Google should have budgeted $10 billion a year for 10 years for Google Fiber. And in 20 years' time, Google could have been the largest provider of fiber Internet service in the United States, possibly servicing almost every single address in the country. Instead, they did what they *ALWAYS* fucking do... it didn't "catch on" in a year or two's time and they abandoned it.

I can't wait to see Google utterly fail as a company, given how shit they are at execution of everything but the most obvious, largest, and easiest-to-enter markets.

Elon Musk entered the three hardest markets known to fuckin' mankind... automotive, orbital launch, and ISPs, and he's utterly destroying mother fuckers. If I was an executive involved with Google Fiber, I'd blow my brains out due to utter shame.


> Anyone have a good argument why we can't get $10 per month high speed internet in rural areas in the USA?

do you have any idea how much it costs to dig a trench? look up a calculator for figuring out the present value of a perpetuity that pays $10/mo. that will barely cover somebody digging a trench through your front yard, and laying fiber in it, let alone doing that down miles of rural street.
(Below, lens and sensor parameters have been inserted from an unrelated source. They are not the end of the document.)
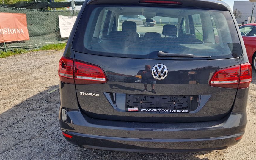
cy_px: 75
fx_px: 202
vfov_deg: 43.1
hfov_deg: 64.2
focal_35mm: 29
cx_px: 150
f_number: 1.8
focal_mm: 5.4
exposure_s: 1/790
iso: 50
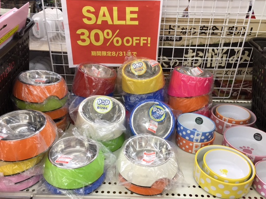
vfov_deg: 45.4
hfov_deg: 58.4
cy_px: 102
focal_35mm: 31
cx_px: 135
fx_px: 238
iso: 40
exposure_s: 1/30
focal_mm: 4.15
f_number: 2.2
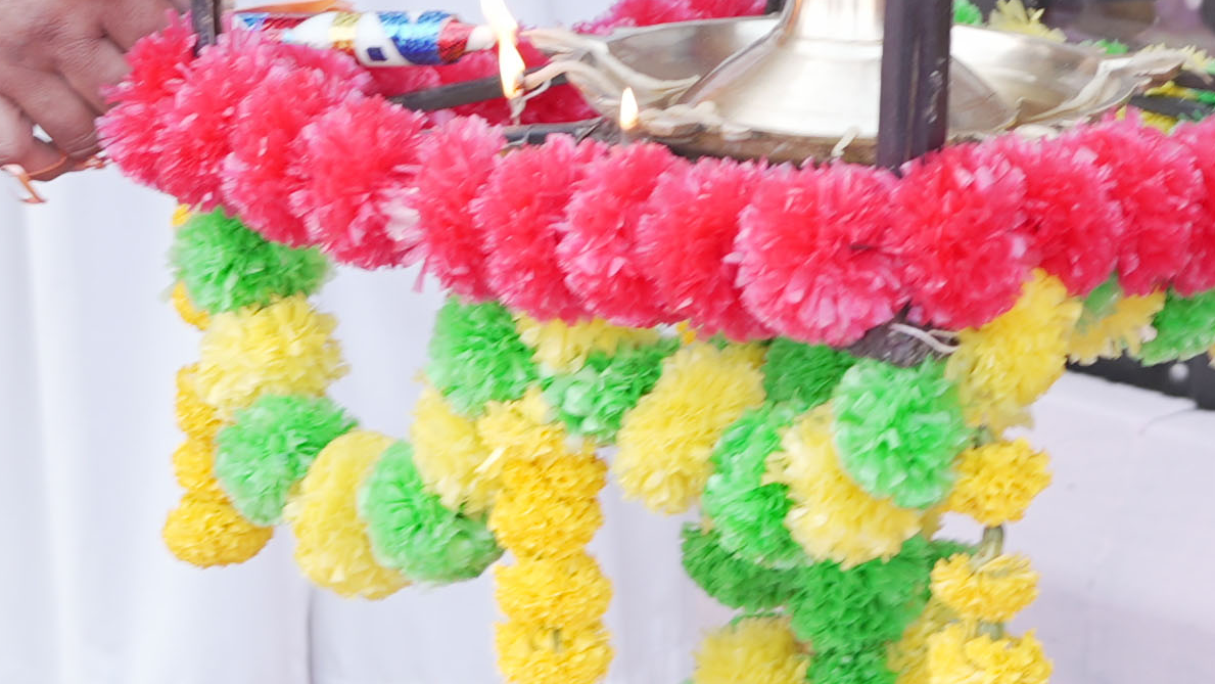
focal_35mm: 216
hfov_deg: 9.8
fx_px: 6959
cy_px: -918
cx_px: 1432
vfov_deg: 5.4
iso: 160
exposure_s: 1/80
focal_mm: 35
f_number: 3.2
If you're seeing trains of satellites, those have not yet reached their parking orbits and have not oriented themselves or deployed their sunshades. Once they've gotten to where they're intended to be, they'll become far more dim and for the most part should only be visible during a brief period around dusk.


So they haven't solved the reflectivity issue? Solving it would mean they aren't visible at all with the naked eye. Since there are thousands of them, this is a problem for land based observation no?